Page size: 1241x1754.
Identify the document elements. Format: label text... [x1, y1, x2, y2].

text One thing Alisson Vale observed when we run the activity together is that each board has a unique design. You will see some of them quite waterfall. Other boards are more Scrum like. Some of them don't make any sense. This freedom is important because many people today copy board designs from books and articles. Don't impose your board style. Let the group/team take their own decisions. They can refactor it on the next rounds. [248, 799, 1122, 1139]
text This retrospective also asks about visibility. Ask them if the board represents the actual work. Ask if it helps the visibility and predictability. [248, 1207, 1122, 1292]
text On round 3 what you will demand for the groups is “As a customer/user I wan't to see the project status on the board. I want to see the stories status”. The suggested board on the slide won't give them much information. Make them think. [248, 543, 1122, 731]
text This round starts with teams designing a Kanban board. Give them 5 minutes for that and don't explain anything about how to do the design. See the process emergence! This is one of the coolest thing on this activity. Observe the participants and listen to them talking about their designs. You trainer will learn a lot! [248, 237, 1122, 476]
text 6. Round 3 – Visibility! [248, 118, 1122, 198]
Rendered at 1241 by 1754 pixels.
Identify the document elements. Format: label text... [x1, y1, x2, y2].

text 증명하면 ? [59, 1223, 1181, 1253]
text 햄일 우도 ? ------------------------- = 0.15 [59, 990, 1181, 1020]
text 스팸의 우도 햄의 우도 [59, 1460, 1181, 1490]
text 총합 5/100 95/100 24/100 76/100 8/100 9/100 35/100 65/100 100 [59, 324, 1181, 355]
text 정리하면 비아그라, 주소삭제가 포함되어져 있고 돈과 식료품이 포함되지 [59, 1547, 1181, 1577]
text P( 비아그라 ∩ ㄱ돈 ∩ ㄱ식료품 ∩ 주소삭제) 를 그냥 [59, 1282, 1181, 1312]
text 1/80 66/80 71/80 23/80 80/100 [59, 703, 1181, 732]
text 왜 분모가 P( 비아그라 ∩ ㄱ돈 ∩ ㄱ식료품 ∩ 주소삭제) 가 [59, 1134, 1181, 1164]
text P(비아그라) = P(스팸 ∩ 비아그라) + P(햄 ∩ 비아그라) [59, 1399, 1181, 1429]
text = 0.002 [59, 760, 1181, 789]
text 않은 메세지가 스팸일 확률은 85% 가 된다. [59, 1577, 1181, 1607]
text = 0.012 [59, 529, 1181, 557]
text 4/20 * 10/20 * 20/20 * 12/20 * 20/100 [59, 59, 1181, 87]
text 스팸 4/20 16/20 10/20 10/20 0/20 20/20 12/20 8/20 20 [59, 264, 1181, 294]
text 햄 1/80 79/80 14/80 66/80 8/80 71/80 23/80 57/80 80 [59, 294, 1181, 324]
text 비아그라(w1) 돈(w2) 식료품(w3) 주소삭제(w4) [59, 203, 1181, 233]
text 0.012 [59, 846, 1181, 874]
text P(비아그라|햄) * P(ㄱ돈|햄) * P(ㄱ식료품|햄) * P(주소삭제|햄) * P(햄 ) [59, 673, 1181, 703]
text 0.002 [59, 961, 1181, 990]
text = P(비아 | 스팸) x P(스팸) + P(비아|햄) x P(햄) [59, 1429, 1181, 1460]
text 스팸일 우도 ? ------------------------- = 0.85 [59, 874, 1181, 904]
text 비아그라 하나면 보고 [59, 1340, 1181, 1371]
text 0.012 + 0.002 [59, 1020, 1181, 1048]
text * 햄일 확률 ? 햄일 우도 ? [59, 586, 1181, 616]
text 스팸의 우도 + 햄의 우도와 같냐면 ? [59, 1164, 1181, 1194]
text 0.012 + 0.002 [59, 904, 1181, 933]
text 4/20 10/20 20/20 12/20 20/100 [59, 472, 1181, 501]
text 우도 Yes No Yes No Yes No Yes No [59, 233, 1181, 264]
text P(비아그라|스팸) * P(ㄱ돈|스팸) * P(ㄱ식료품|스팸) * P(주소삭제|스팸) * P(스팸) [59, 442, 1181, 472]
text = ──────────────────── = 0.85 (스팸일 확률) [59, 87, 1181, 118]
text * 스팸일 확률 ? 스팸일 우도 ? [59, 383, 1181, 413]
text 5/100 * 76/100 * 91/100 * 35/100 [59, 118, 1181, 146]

- [Your instructions] Reproduce every line of the rows above word for word, without changing anything.

- [Result for this exercise]
Page size: 1241x1754.
Identify the document elements. Format: label text... [x1, y1, x2, y2].

text One thing Alisson Vale observed when we run the activity together is that each board has a unique design. You will see some of them quite waterfall. Other boards are more Scrum like. Some of them don't make any sense. This freedom is important because many people today copy board designs from books and articles. Don't impose your board style. Let the group/team take their own decisions. They can refactor it on the next rounds. [248, 799, 1122, 1139]
text This retrospective also asks about visibility. Ask them if the board represents the actual work. Ask if it helps the visibility and predictability. [248, 1207, 1122, 1292]
text On round 3 what you will demand for the groups is “As a customer/user I wan't to see the project status on the board. I want to see the stories status”. The suggested board on the slide won't give them much information. Make them think. [248, 543, 1122, 731]
text This round starts with teams designing a Kanban board. Give them 5 minutes for that and don't explain anything about how to do the design. See the process emergence! This is one of the coolest thing on this activity. Observe the participants and listen to them talking about their designs. You trainer will learn a lot! [248, 237, 1122, 476]
text 6. Round 3 – Visibility! [248, 118, 1122, 198]
Rendered at 1241 by 1754 pixels.
Identify the document elements. Format: label text... [x1, y1, x2, y2].

text 증명하면 ? [59, 1223, 1181, 1253]
text 햄일 우도 ? ------------------------- = 0.15 [59, 990, 1181, 1020]
text 스팸의 우도 햄의 우도 [59, 1460, 1181, 1490]
text 총합 5/100 95/100 24/100 76/100 8/100 9/100 35/100 65/100 100 [59, 324, 1181, 355]
text 정리하면 비아그라, 주소삭제가 포함되어져 있고 돈과 식료품이 포함되지 [59, 1547, 1181, 1577]
text P( 비아그라 ∩ ㄱ돈 ∩ ㄱ식료품 ∩ 주소삭제) 를 그냥 [59, 1282, 1181, 1312]
text 1/80 66/80 71/80 23/80 80/100 [59, 703, 1181, 732]
text 왜 분모가 P( 비아그라 ∩ ㄱ돈 ∩ ㄱ식료품 ∩ 주소삭제) 가 [59, 1134, 1181, 1164]
text P(비아그라) = P(스팸 ∩ 비아그라) + P(햄 ∩ 비아그라) [59, 1399, 1181, 1429]
text = 0.002 [59, 760, 1181, 789]
text 않은 메세지가 스팸일 확률은 85% 가 된다. [59, 1577, 1181, 1607]
text = 0.012 [59, 529, 1181, 557]
text 4/20 * 10/20 * 20/20 * 12/20 * 20/100 [59, 59, 1181, 87]
text 스팸 4/20 16/20 10/20 10/20 0/20 20/20 12/20 8/20 20 [59, 264, 1181, 294]
text 햄 1/80 79/80 14/80 66/80 8/80 71/80 23/80 57/80 80 [59, 294, 1181, 324]
text 비아그라(w1) 돈(w2) 식료품(w3) 주소삭제(w4) [59, 203, 1181, 233]
text 0.012 [59, 846, 1181, 874]
text P(비아그라|햄) * P(ㄱ돈|햄) * P(ㄱ식료품|햄) * P(주소삭제|햄) * P(햄 ) [59, 673, 1181, 703]
text 0.002 [59, 961, 1181, 990]
text = P(비아 | 스팸) x P(스팸) + P(비아|햄) x P(햄) [59, 1429, 1181, 1460]
text 스팸일 우도 ? ------------------------- = 0.85 [59, 874, 1181, 904]
text 비아그라 하나면 보고 [59, 1340, 1181, 1371]
text 0.012 + 0.002 [59, 1020, 1181, 1048]
text * 햄일 확률 ? 햄일 우도 ? [59, 586, 1181, 616]
text 스팸의 우도 + 햄의 우도와 같냐면 ? [59, 1164, 1181, 1194]
text 0.012 + 0.002 [59, 904, 1181, 933]
text 4/20 10/20 20/20 12/20 20/100 [59, 472, 1181, 501]
text 우도 Yes No Yes No Yes No Yes No [59, 233, 1181, 264]
text P(비아그라|스팸) * P(ㄱ돈|스팸) * P(ㄱ식료품|스팸) * P(주소삭제|스팸) * P(스팸) [59, 442, 1181, 472]
text = ──────────────────── = 0.85 (스팸일 확률) [59, 87, 1181, 118]
text * 스팸일 확률 ? 스팸일 우도 ? [59, 383, 1181, 413]
text 5/100 * 76/100 * 91/100 * 35/100 [59, 118, 1181, 146]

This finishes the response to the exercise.